## Task
Each line of the listing, apart from the pictures, is to be printed exactly.

## Exercise data

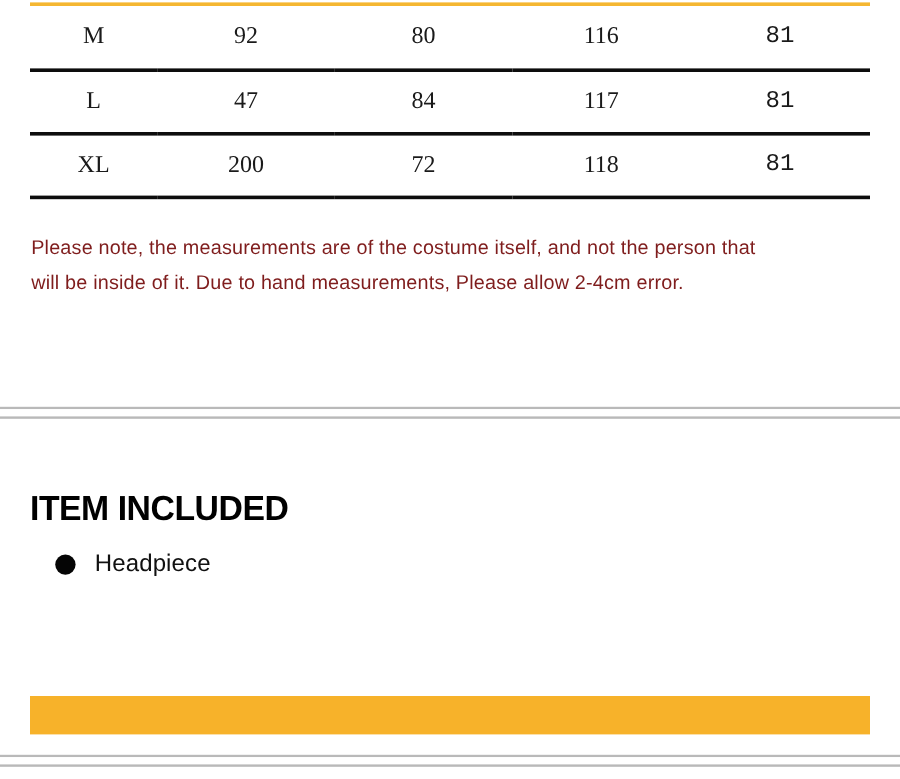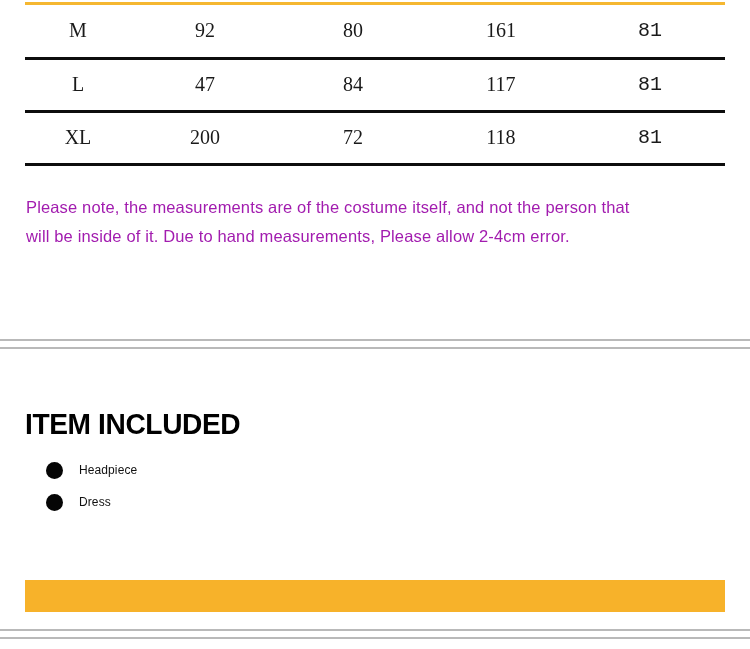--- a/index.html
+++ b/index.html
@@ -147,7 +147,7 @@
         <td class="col-size">M</td>
         <td class="col-a">92</td>
         <td class="col-b">80</td>
-        <td class="col-c">161</td>
+        <td class="col-c">116</td>
         <td class="col-d">81</td>
       </tr>
       <tr>

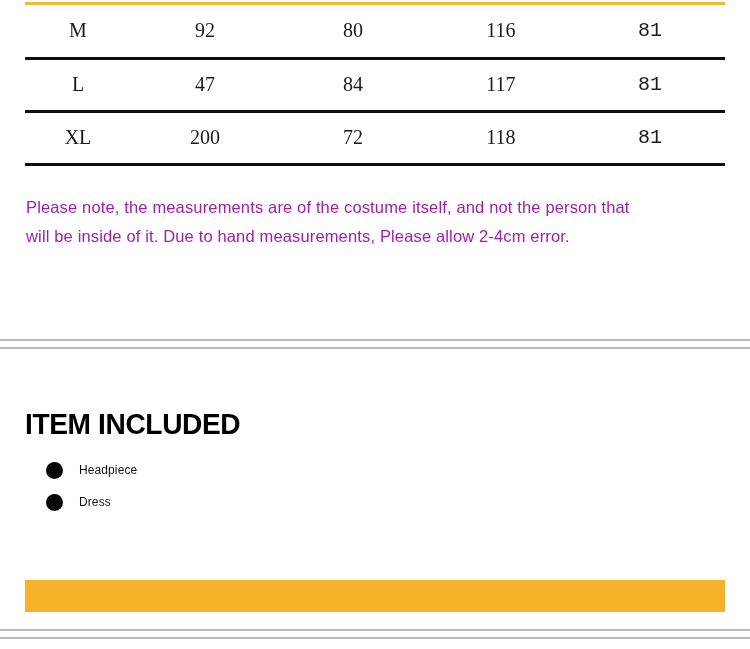--- a/index.html
+++ b/index.html
@@ -65,7 +65,7 @@
     font-family: "Liberation Sans", sans-serif;
     font-size: 16.5px;
     line-height: 29px;
-    color: #a21caf;
+    color: #7f1d1d;
     letter-spacing: 0.15px;
   }
   .measure-note p { margin: 0; }

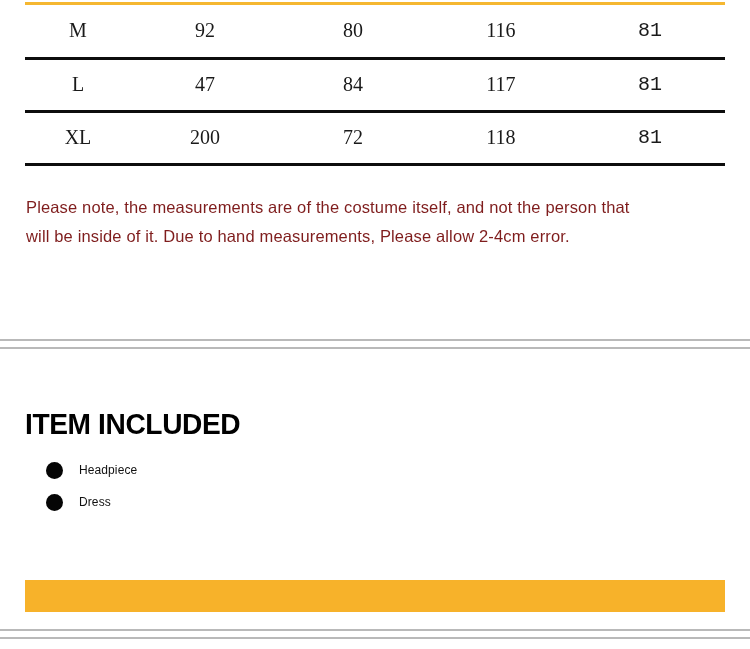--- a/index.html
+++ b/index.html
@@ -118,7 +118,7 @@
   .item-label {
     margin-left: 16px;
     font-family: "Liberation Sans", sans-serif;
-    font-size: 12px;
+    font-size: 20px;
     color: #111111;
     letter-spacing: 0.1px;
     white-space: nowrap;

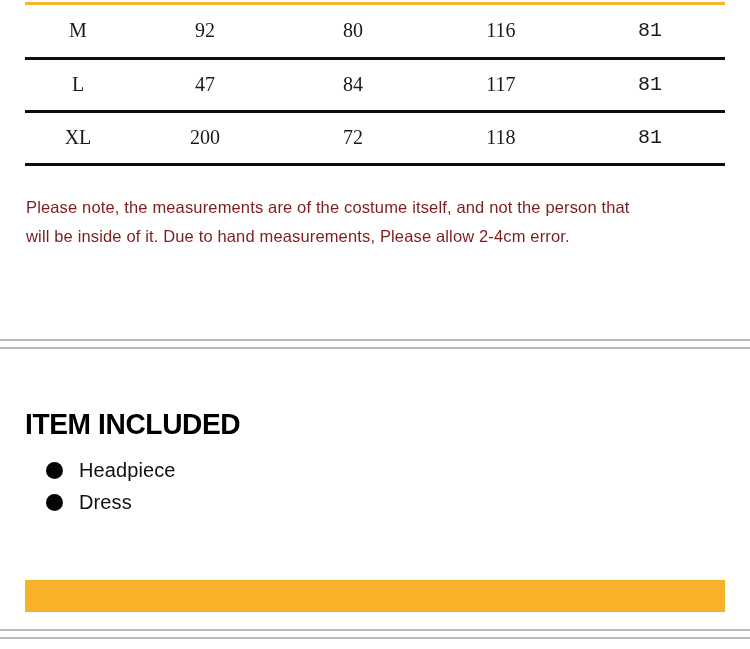--- a/index.html
+++ b/index.html
@@ -185,10 +185,6 @@
       <span class="bullet-dot"></span>
       <span class="item-label">Headpiece</span>
     </li>
-    <li>
-      <span class="bullet-dot"></span>
-      <span class="item-label">Dress</span>
-    </li>
   </ul>
 
   <div class="banner-bar"></div>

## Response to the exercise
--- a/index.html
+++ b/index.html
@@ -147,7 +147,7 @@
         <td class="col-size">M</td>
         <td class="col-a">92</td>
         <td class="col-b">80</td>
-        <td class="col-c">161</td>
+        <td class="col-c">116</td>
         <td class="col-d">81</td>
       </tr>
       <tr>

--- a/index.html
+++ b/index.html
@@ -65,7 +65,7 @@
     font-family: "Liberation Sans", sans-serif;
     font-size: 16.5px;
     line-height: 29px;
-    color: #a21caf;
+    color: #7f1d1d;
     letter-spacing: 0.15px;
   }
   .measure-note p { margin: 0; }

--- a/index.html
+++ b/index.html
@@ -118,7 +118,7 @@
   .item-label {
     margin-left: 16px;
     font-family: "Liberation Sans", sans-serif;
-    font-size: 12px;
+    font-size: 20px;
     color: #111111;
     letter-spacing: 0.1px;
     white-space: nowrap;

--- a/index.html
+++ b/index.html
@@ -185,10 +185,6 @@
       <span class="bullet-dot"></span>
       <span class="item-label">Headpiece</span>
     </li>
-    <li>
-      <span class="bullet-dot"></span>
-      <span class="item-label">Dress</span>
-    </li>
   </ul>
 
   <div class="banner-bar"></div>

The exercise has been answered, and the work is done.